On Fri, 25 Mar 2005 11:02:03 -0500, Luke Schierer
<lu...@ac...> wrote:
> Attached is a simple Perl script that I can use to tank the system.
> The script uses blocking NFS file locking (a great, simple way to
> coordinate jobs across a cluster), and works fine
> on other computers. For example, if you spawn a bunch of them at once
>
> for i in `seq 1 8 ` ; do filelocktest name_of_existing_file & done
>
> The last script will finish 8 seconds later, each script taking
> a turn holding the lock on the file for 1 second.

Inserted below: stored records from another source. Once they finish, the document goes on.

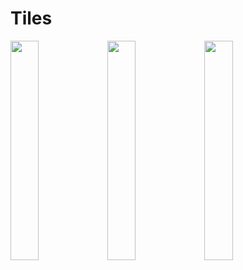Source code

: # Tiles

<p float="left">
  <img src="https://user-images.githubusercontent.com/56754616/190901057-f0514cce-510d-4a26-b6e7-c87725942606.png" width="30%" />
  <img src="https://user-images.githubusercontent.com/56754616/190901059-119b6c03-c59a-4cbc-b13e-3254eb397969.png" width="30%" />
  <img src="https://user-images.githubusercontent.com/56754616/190901060-4ce7c142-2ea2-4176-92b7-cc605b8c0135.png" width="30%" />
</p>
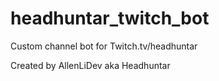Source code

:# headhuntar_twitch_bot 
Custom channel bot for Twitch.tv/headhuntar

Created by AllenLiDev aka Headhuntar
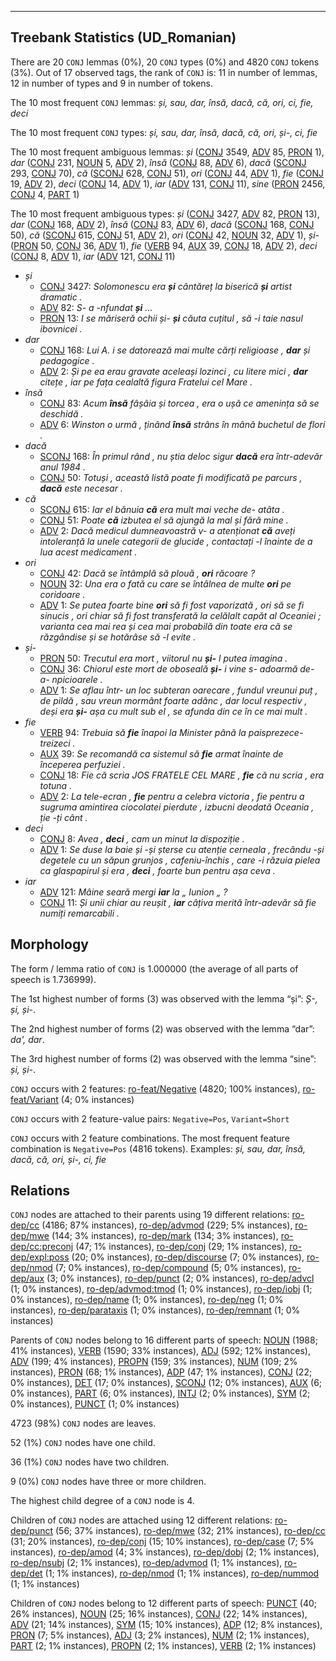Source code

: 

--------------------------------------------------------------------------------

## Treebank Statistics (UD_Romanian)

There are 20 `CONJ` lemmas (0%), 20 `CONJ` types (0%) and 4820 `CONJ` tokens (3%).
Out of 17 observed tags, the rank of `CONJ` is: 11 in number of lemmas, 12 in number of types and 9 in number of tokens.

The 10 most frequent `CONJ` lemmas: <em>și, sau, dar, însă, dacă, că, ori, ci, fie, deci</em>

The 10 most frequent `CONJ` types:  <em>și, sau, dar, însă, dacă, că, ori, și-, ci, fie</em>

The 10 most frequent ambiguous lemmas: <em>și</em> ([CONJ]() 3549, [ADV]() 85, [PRON]() 1), <em>dar</em> ([CONJ]() 231, [NOUN]() 5, [ADV]() 2), <em>însă</em> ([CONJ]() 88, [ADV]() 6), <em>dacă</em> ([SCONJ]() 293, [CONJ]() 70), <em>că</em> ([SCONJ]() 628, [CONJ]() 51), <em>ori</em> ([CONJ]() 44, [ADV]() 1), <em>fie</em> ([CONJ]() 19, [ADV]() 2), <em>deci</em> ([CONJ]() 14, [ADV]() 1), <em>iar</em> ([ADV]() 131, [CONJ]() 11), <em>sine</em> ([PRON]() 2456, [CONJ]() 4, [PART]() 1)

The 10 most frequent ambiguous types:  <em>și</em> ([CONJ]() 3427, [ADV]() 82, [PRON]() 13), <em>dar</em> ([CONJ]() 168, [ADV]() 2), <em>însă</em> ([CONJ]() 83, [ADV]() 6), <em>dacă</em> ([SCONJ]() 168, [CONJ]() 50), <em>că</em> ([SCONJ]() 615, [CONJ]() 51, [ADV]() 2), <em>ori</em> ([CONJ]() 42, [NOUN]() 32, [ADV]() 1), <em>și-</em> ([PRON]() 50, [CONJ]() 36, [ADV]() 1), <em>fie</em> ([VERB]() 94, [AUX]() 39, [CONJ]() 18, [ADV]() 2), <em>deci</em> ([CONJ]() 8, [ADV]() 1), <em>iar</em> ([ADV]() 121, [CONJ]() 11)


* <em>și</em>
  * [CONJ]() 3427: <em>Solomonescu era <b>și</b> cântăreț la biserică <b>și</b> artist dramatic .</em>
  * [ADV]() 82: <em>S- a -nfundat <b>și</b> ...</em>
  * [PRON]() 13: <em>I se măriseră ochii și- <b>și</b> căuta cuțitul , să -i taie nasul ibovnicei .</em>
* <em>dar</em>
  * [CONJ]() 168: <em>Lui A. i se datorează mai multe cărți religioase , <b>dar</b> și pedagogice .</em>
  * [ADV]() 2: <em>Și pe ea erau gravate aceleași lozinci , cu litere mici , <b>dar</b> citețe , iar pe fața cealaltă figura Fratelui cel Mare .</em>
* <em>însă</em>
  * [CONJ]() 83: <em>Acum <b>însă</b> fâșâia și torcea , era o ușă ce amenința să se deschidă .</em>
  * [ADV]() 6: <em>Winston o urmă , ținând <b>însă</b> strâns în mână buchetul de flori .</em>
* <em>dacă</em>
  * [SCONJ]() 168: <em>În primul rând , nu știa deloc sigur <b>dacă</b> era într-adevăr anul 1984 .</em>
  * [CONJ]() 50: <em>Totuși , această listă poate fi modificată pe parcurs , <b>dacă</b> este necesar .</em>
* <em>că</em>
  * [SCONJ]() 615: <em>Iar el bănuia <b>că</b> era mult mai veche de- atâta .</em>
  * [CONJ]() 51: <em>Poate <b>că</b> izbutea el să ajungă la mal și fără mine .</em>
  * [ADV]() 2: <em>Dacă medicul dumneavoastră v- a atenționat <b>că</b> aveți intoleranță la unele categorii de glucide , contactați -l înainte de a lua acest medicament .</em>
* <em>ori</em>
  * [CONJ]() 42: <em>Dacă se întâmplă să plouă , <b>ori</b> răcoare ?</em>
  * [NOUN]() 32: <em>Una era o fată cu care se întâlnea de multe <b>ori</b> pe coridoare .</em>
  * [ADV]() 1: <em>Se putea foarte bine <b>ori</b> să fi fost vaporizată , ori să se fi sinucis , ori chiar să fi fost transferată la celălalt capăt al Oceaniei ; varianta cea mai rea și cea mai probabilă din toate era că se răzgândise și se hotărâse să -l evite .</em>
* <em>și-</em>
  * [PRON]() 50: <em>Trecutul era mort , viitorul nu <b>și-</b> l putea imagina .</em>
  * [CONJ]() 36: <em>Chiorul este mort de oboseală <b>și-</b> i vine s- adoarmă de- a- npicioarele .</em>
  * [ADV]() 1: <em>Se aflau într- un loc subteran oarecare , fundul vreunui puț , de pildă , sau vreun mormânt foarte adânc , dar locul respectiv , deși era <b>și-</b> așa cu mult sub el , se afunda din ce în ce mai mult .</em>
* <em>fie</em>
  * [VERB]() 94: <em>Trebuia să <b>fie</b> înapoi la Minister până la paisprezece-treizeci .</em>
  * [AUX]() 39: <em>Se recomandă ca sistemul să <b>fie</b> armat înainte de începerea perfuziei .</em>
  * [CONJ]() 18: <em>Fie că scria JOS FRATELE CEL MARE , <b>fie</b> că nu scria , era totuna .</em>
  * [ADV]() 2: <em>La tele-ecran , <b>fie</b> pentru a celebra victoria , fie pentru a sugruma amintirea ciocolatei pierdute , izbucni deodată Oceania , ție -ți cânt .</em>
* <em>deci</em>
  * [CONJ]() 8: <em>Avea , <b>deci</b> , cam un minut la dispoziție .</em>
  * [ADV]() 1: <em>Se duse la baie și -și șterse cu atenție cerneala , frecându -și degetele cu un săpun grunjos , cafeniu-închis , care -i răzuia pielea ca glaspapirul și era , <b>deci</b> , foarte bun pentru așa ceva .</em>
* <em>iar</em>
  * [ADV]() 121: <em>Mâine seară mergi <b>iar</b> la „ Iunion „ ?</em>
  * [CONJ]() 11: <em>Și unii chiar au reușit , <b>iar</b> câțiva merită într-adevăr să fie numiți remarcabili .</em>

## Morphology

The form / lemma ratio of `CONJ` is 1.000000 (the average of all parts of speech is 1.736999).

The 1st highest number of forms (3) was observed with the lemma “și”: <em>Ș-, și, și-</em>.

The 2nd highest number of forms (2) was observed with the lemma “dar”: <em>da', dar</em>.

The 3rd highest number of forms (2) was observed with the lemma “sine”: <em>și, și-</em>.

`CONJ` occurs with 2 features: [ro-feat/Negative]() (4820; 100% instances), [ro-feat/Variant]() (4; 0% instances)

`CONJ` occurs with 2 feature-value pairs: `Negative=Pos`, `Variant=Short`

`CONJ` occurs with 2 feature combinations.
The most frequent feature combination is `Negative=Pos` (4816 tokens).
Examples: <em>și, sau, dar, însă, dacă, că, ori, și-, ci, fie</em>


## Relations

`CONJ` nodes are attached to their parents using 19 different relations: [ro-dep/cc]() (4186; 87% instances), [ro-dep/advmod]() (229; 5% instances), [ro-dep/mwe]() (144; 3% instances), [ro-dep/mark]() (134; 3% instances), [ro-dep/cc:preconj]() (47; 1% instances), [ro-dep/conj]() (29; 1% instances), [ro-dep/expl:poss]() (20; 0% instances), [ro-dep/discourse]() (7; 0% instances), [ro-dep/nmod]() (7; 0% instances), [ro-dep/compound]() (5; 0% instances), [ro-dep/aux]() (3; 0% instances), [ro-dep/punct]() (2; 0% instances), [ro-dep/advcl]() (1; 0% instances), [ro-dep/advmod:tmod]() (1; 0% instances), [ro-dep/iobj]() (1; 0% instances), [ro-dep/name]() (1; 0% instances), [ro-dep/neg]() (1; 0% instances), [ro-dep/parataxis]() (1; 0% instances), [ro-dep/remnant]() (1; 0% instances)

Parents of `CONJ` nodes belong to 16 different parts of speech: [NOUN]() (1988; 41% instances), [VERB]() (1590; 33% instances), [ADJ]() (592; 12% instances), [ADV]() (199; 4% instances), [PROPN]() (159; 3% instances), [NUM]() (109; 2% instances), [PRON]() (68; 1% instances), [ADP]() (47; 1% instances), [CONJ]() (22; 0% instances), [DET]() (17; 0% instances), [SCONJ]() (12; 0% instances), [AUX]() (6; 0% instances), [PART]() (6; 0% instances), [INTJ]() (2; 0% instances), [SYM]() (2; 0% instances), [PUNCT]() (1; 0% instances)

4723 (98%) `CONJ` nodes are leaves.

52 (1%) `CONJ` nodes have one child.

36 (1%) `CONJ` nodes have two children.

9 (0%) `CONJ` nodes have three or more children.

The highest child degree of a `CONJ` node is 4.

Children of `CONJ` nodes are attached using 12 different relations: [ro-dep/punct]() (56; 37% instances), [ro-dep/mwe]() (32; 21% instances), [ro-dep/cc]() (31; 20% instances), [ro-dep/conj]() (15; 10% instances), [ro-dep/case]() (7; 5% instances), [ro-dep/amod]() (4; 3% instances), [ro-dep/dobj]() (2; 1% instances), [ro-dep/nsubj]() (2; 1% instances), [ro-dep/advmod]() (1; 1% instances), [ro-dep/det]() (1; 1% instances), [ro-dep/nmod]() (1; 1% instances), [ro-dep/nummod]() (1; 1% instances)

Children of `CONJ` nodes belong to 12 different parts of speech: [PUNCT]() (40; 26% instances), [NOUN]() (25; 16% instances), [CONJ]() (22; 14% instances), [ADV]() (21; 14% instances), [SYM]() (15; 10% instances), [ADP]() (12; 8% instances), [PRON]() (7; 5% instances), [ADJ]() (3; 2% instances), [NUM]() (2; 1% instances), [PART]() (2; 1% instances), [PROPN]() (2; 1% instances), [VERB]() (2; 1% instances)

It also
> works across multiple (non-clustermatic) machines if the
> name_of_existing_file is on a commonly NFS mounted directory.
>
> However, if you try the script on our cluster (where all
> the nodes have /home NFS mounted and /proc/sys/bproc/shell_hack
> is off):
>
> bpsh 1-30 filelocktest name_of_existing_file
>
> It does not run in 30 seconds as expected. The locks are obtained
> much more slowly than 1/sec and after little while the whole
> system freezes up and dumps the message that I sent earlier.

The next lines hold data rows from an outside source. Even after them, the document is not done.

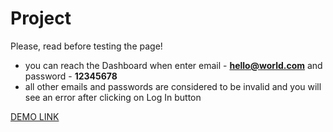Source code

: # Project

Please, read before testing the page!

- you can reach the Dashboard when enter email - **hello@world.com** and password - **12345678**
- all other emails and passwords are considered to be invalid 
  and you will see an error after clicking on Log In button

[DEMO LINK](https://innatereshchenko.github.io/log_in_page/)

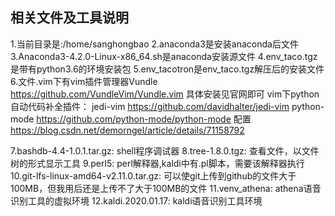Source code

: ## 相关文件及工具说明
1.当前目录是:/home/sanghongbao
2.anaconda3是安装anaconda后文件
3.Anaconda3-4.2.0-Linux-x86_64.sh是anaconda安装源文件
4.env_taco.tgz是带有python3.6的环境安装包
5.env_tacotron是env_taco.tgz解压后的安装文件
6.文件.vim下有vim插件管理器Vundle   https://github.com/VundleVim/Vundle.vim 具体安装见官网即可
    vim下python自动代码补全插件：
    jedi-vim   https://github.com/davidhalter/jedi-vim
    python-mode https://github.com/python-mode/python-mode  配置    https://blog.csdn.net/demorngel/article/details/71158792
    
7.bashdb-4.4-1.0.1.tar.gz: shell程序调试器
8.tree-1.8.0.tgz: 查看文件，以文件树的形式显示工具
9.perl5: perl解释器,kaldi中有.pl脚本，需要该解释器执行
10.git-lfs-linux-amd64-v2.11.0.tar.gz: 可以使git上传到github的文件大于100MB，但我用后还是上传不了大于100MB的文件
11.venv_athena: athena语音识别工具的虚拟环境
12.kaldi.2020.01.17: kaldi语音识别工具环境

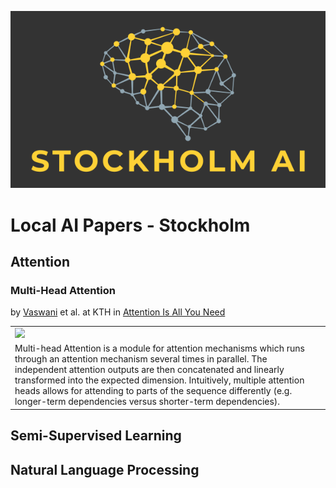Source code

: ![alt text](https://github.com/stockholm-ai/local-papers-test/raw/master/stockholm_ai_logo.16_9.png "Stockholm AI")

# Local AI Papers - Stockholm

## Attention

### Multi-Head Attention
by [Vaswani](mailto:vaswani@mit.com) et al. at KTH in [Attention Is All You Need](https://paperswithcode.com/paper/attention-is-all-you-need)

<table border="0">
  <tr>
    <td>
      <img src="https://paperswithcode.com/media/methods/multi-head-attention_l1A3G7a.png" height="100px" />
    </td>
  </tr>
  <tr>
    <td>
      Multi-head Attention is a module for attention mechanisms which runs through an attention mechanism several times in parallel.
      The independent attention outputs are then concatenated and linearly transformed into the expected dimension.
      Intuitively, multiple attention heads allows for attending to parts of the sequence differently
      (e.g. longer-term dependencies versus shorter-term dependencies).
    </td>
  </tr>
</table>

## Semi-Supervised Learning

## Natural Language Processing
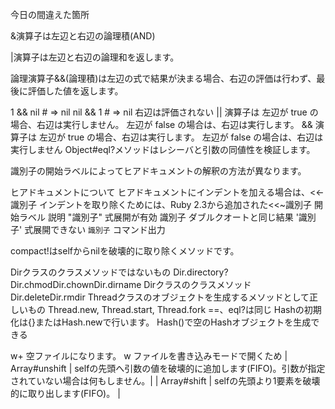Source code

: 今日の間違えた箇所

&演算子は左辺と右辺の論理積(AND)

|演算子は左辺と右辺の論理和を返します。

論理演算子&&(論理積)は左辺の式で結果が決まる場合、右辺の評価は行わず、最後に評価した値を返します。

1 && nil # => nil
nil && 1 # => nil 右辺は評価されない
|| 演算子は
左辺が true の場合、右辺は実行しません。
左辺が false の場合は、右辺は実行します。
&& 演算子は
左辺が true の場合、右辺は実行します。
左辺が false の場合は、右辺は実行しません
Object#eql?メソッドはレシーバと引数の同値性を検証します。

識別子の開始ラベルによってヒアドキュメントの解釈の方法が異なります。

ヒアドキュメントについて
ヒアドキュメントにインデントを加える場合は、<<-識別子
インデントを取り除くためには、Ruby 2.3から追加された<<~識別子
開始ラベル	説明
"識別子"	式展開が有効
識別子	ダブルクオートと同じ結果
'識別子'	式展開できない
`識別子`	コマンド出力

compact!はselfからnilを破壊的に取り除くメソッドです。

Dirクラスのクラスメソッドではないもの
Dir.directory?Dir.chmodDir.chownDir.dirname
Dirクラスのクラスメソッド
Dir.deleteDir.rmdir
Threadクラスのオブジェクトを生成するメソッドとして正しいもの
Thread.new, Thread.start, Thread.fork
==、eql?は同じ
Hashの初期化は{}またはHash.newで行います。
Hash()で空のHashオブジェクトを生成できる

w+
空ファイルになります。
w
ファイルを書き込みモードで開くため
| Array#unshift | selfの先頭へ引数の値を破壊的に追加します(FIFO)。引数が指定されていない場合は何もしません。|
| Array#shift | selfの先頭より1要素を破壊的に取り出します(FIFO)。 |
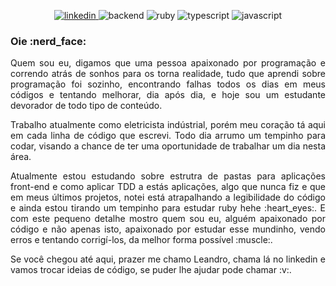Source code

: 
<p align="center">

<a href="https://bit.ly/3c3UmG9">
  <img src="https://img.shields.io/badge/-Leandro%20Ferreira-blue?style=flat-square&logo=linkedin" alt="linkedin" />
</a>

<img src="https://img.shields.io/badge/developer-Backend-000?style=flat-square" alt="backend" />

<img src="https://img.shields.io/badge/Student-ruby-e0115f?style=flat-square" alt="ruby"/>

<img src="https://img.shields.io/badge/Language-typeScript-blue?style=flat-square&logo=typescript" alt="typescript" />

<img src="https://img.shields.io/badge/Language-javascript-f7df1e?style=flat-square&logo=javascript" alt="javascript" />

</p>

<h3>Oie :nerd_face:</h3>

<p align="justify">
  Quem sou eu, digamos que uma pessoa apaixonado por programação e correndo atrás de sonhos para os torna realidade,
  tudo que aprendi sobre programação foi sozinho, encontrando falhas todos os dias em meus códigos e tentando melhorar, dia após dia,
  e hoje sou um estudante devorador de todo tipo de conteúdo.
</p>
<p align="justify">
  Trabalho atualmente como eletricista indústrial, porém meu coração tá aqui em cada linha de código que escrevi. Todo dia arrumo um tempinho
  para codar, visando a chance de ter uma oportunidade de trabalhar um dia nesta área.
</p>
<p align="justify">
  Atualmente estou estudando sobre estrutra de pastas para aplicações front-end e como aplicar TDD a estás aplicações, algo que nunca fiz
  e que em meus últimos projetos, notei está atrapalhando a legibilidade do código e ainda estou tirando um tempinho para estudar 
  ruby hehe :heart_eyes:. E com este pequeno detalhe mostro quem sou eu, alguém apaixonado por código e não apenas isto, apaixonado por
  estudar esse mundinho, vendo erros e tentando corrigí-los, da melhor forma possível :muscle:.
</p>
<p align="justify">
  Se você chegou até aqui, prazer me chamo Leandro, chama lá no linkedin e vamos trocar ideias de código, se puder lhe ajudar pode chamar :v:.
</p>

> Note that while using ~10 nodes takes
> much longer than 10 seconds, it usually succeeds after a certain
> amount of time, and doesn't crash. 30 nodes and more crashes pretty
> reliably.
>
> On another note our final piece of cluster weirdness that I've
> detected is also NFS related, though not as important.
> When I read a file off a
> master NFS server drive from a node I get 50 MB/s, which
> is how fast the drive goes (Yay! The 2.4 kernel maxed out at
> ~20MB/s over NFS for a single client.) But then I read the
> same file from the master NFS server again from a different node
> now that it is cached on the server and I get only 10 MB/s.
> To make certain that I'm not nuts I read the same file over NFS from
> a non-clustermatic computer and I get 100 MB/s, the legal gigabit limit
> (Sweet!).
> Summary: NFS to clustermatic nodes is much slower if the file is
> cached in the master NFS server.
>
> It seems very odd that I'm getting these NFS problems. Shouldn't that
> be pretty much be independent of the bproc changes to the kernel?
> Would having an NFS server separate from the bproc master fix things?
Yeah, that is weird. BProc doesn't touch NFS code at all and it
shouldn't get in the way of scheduling or the RPC threads or anything
like that. Are you running a lockd and/or statd on the nodes?
(node_up doesn't deal with that kind of stuff right now which prevents
locking from working) I would expect you to just get errors in that
case though. Other than that the only thing I can thing to look for
would be to make sure that all the mount options and server options
are the same. It's possible that node_up won't have the same defaults
as the normal mount program.
- Erik
|